Mouteira Guerreiro, Rosa Amaral & Associados
Sociedade de Advogados, SP RL
w. mgra.pt
e. mgra@mgra.pt
Release date: 10 october 2019
Space ports still project our mind’s eyes to fiction films, to museums, or to pioneer agencies for the exploration of the cosmos. This scenario has however been changing in the last years, with the concur of the massive dependency on information circulation and the huge investments to make communication faster, more powerful and universally accessible. The world has changed, “second space era” has started and Portugal is running at the front line, preparing a space port to be ready in 2021, at a unique location – the island of Santa Maria, in the Azores archipelago, mid north Atlantic-ocean. The geostrategic position of the Azores is particularly interesting, having been the first discovered land out in the Atlantic in the 15th century, at the very beginning of the Portuguese discoveries era, and now allowing for a unique safe launching window at the same time accessible and equidistant from Europe, Western Coast of Africa, Central, Southern and North America.

——————————

* **Stated task A**:
From the listing, echo the lines verbatim starting with the line that contains "Analyze this satellite" and ending after the line that contains "road: (441, 40)", omitting the pictures.
The listing that follows has no connection to the release on the Santa Maria space port.

* **Task data**:
——————————

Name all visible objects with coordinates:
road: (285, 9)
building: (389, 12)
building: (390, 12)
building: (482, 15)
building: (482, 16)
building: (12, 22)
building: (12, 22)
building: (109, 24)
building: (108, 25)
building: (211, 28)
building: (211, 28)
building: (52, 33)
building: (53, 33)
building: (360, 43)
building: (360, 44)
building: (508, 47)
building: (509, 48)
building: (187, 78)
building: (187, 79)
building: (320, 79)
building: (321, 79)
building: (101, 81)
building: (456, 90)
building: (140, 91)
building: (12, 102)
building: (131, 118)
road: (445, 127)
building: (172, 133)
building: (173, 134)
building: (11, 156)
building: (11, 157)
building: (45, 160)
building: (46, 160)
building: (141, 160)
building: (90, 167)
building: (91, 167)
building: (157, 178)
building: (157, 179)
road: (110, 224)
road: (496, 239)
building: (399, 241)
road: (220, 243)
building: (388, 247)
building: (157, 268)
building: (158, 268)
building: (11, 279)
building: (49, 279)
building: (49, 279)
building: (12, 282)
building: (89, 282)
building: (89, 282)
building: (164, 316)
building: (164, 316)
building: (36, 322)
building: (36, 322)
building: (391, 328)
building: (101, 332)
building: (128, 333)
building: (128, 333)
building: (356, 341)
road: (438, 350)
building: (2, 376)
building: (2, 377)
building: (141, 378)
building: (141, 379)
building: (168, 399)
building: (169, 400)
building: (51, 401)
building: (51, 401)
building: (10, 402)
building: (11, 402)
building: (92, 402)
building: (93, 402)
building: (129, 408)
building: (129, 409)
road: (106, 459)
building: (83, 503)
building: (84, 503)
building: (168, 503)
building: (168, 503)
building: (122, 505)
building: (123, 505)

——————————

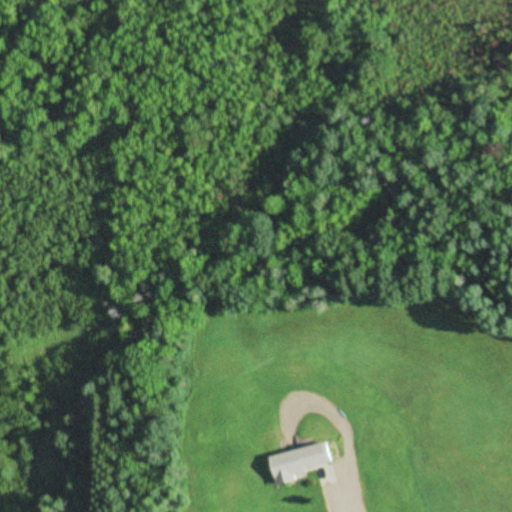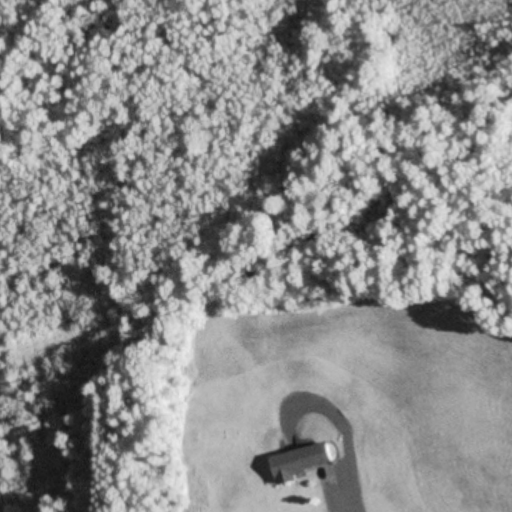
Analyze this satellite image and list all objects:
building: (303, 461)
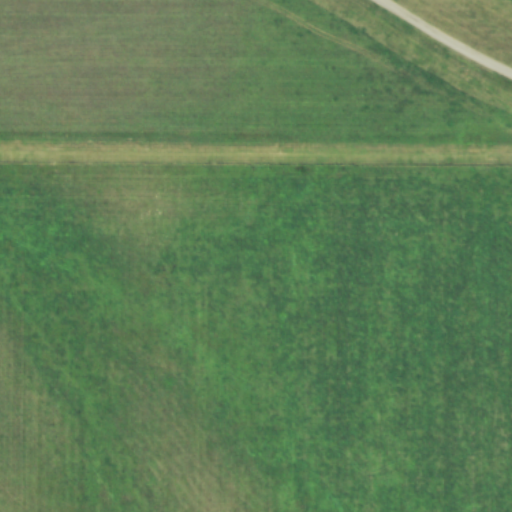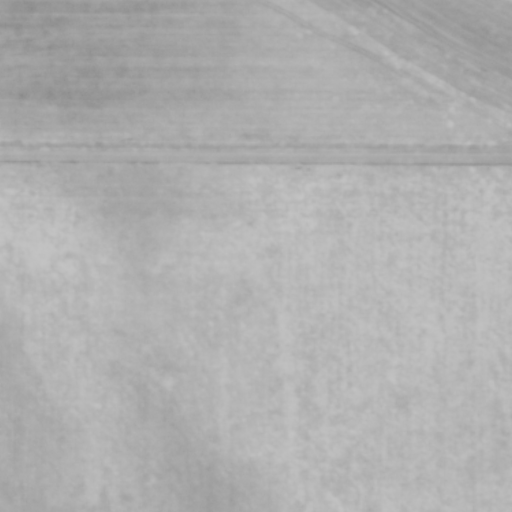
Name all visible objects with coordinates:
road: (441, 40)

——————————

* **Stated task B**:
Carry on the release on the Santa Maria space port from the point where it stops.

* **Written answer A**:
Analyze this satellite image and list all objects:
building: (303, 461)
Name all visible objects with coordinates:
road: (441, 40)

* **Written answer B**:
The outstanding conditions of the Azores for the installation of a space port are underlined by the result of the call for proposals to install and operate a Space Port, where 14 international consortiums presented their interest in the construction and operation. Major players as AEROSPACE, AVIO, Virgin Orbit, Elecnor DEIMOS and ROSCOSMOS are in the race. A commission, headed by the former European Space Agency Jean Jacques Dordain, seconded by Gaele Winters, former ESA launching director and Dava Newman, former NASA vice director, will evaluate the proposals received. As a result of the analyses performed the players were classified and admitted, being in the run all major players and the Portuguese space industry represented by Edisoft, Tekever and Omnidea, among others. The Space Port in Santa Maria activity is planned to start in 2021.
This second space run does not picture as a quest for knowledge, it is not “to the frontiers and beyond”, rather being a commercial powered activity, envisaging day to day needs and this change shifts the perspective from State sponsored missions to an enterprise investment. The sector is more and more privateer and less Public.
Launching a contest of ideas as a previous step to the formal process of launching applications, not being the most frequent process, is not unprecedented and European legislation (and, consequently, Portuguese) provides for some mechanisms for auscultation of the market prior to the drafting of the specifications.
Two procedures are possible:
a) Preliminary consultation – which is not a procedure, but a dialogue for future and possible procedures. Not very interesting as the ideas generally end up public and not developed by the author.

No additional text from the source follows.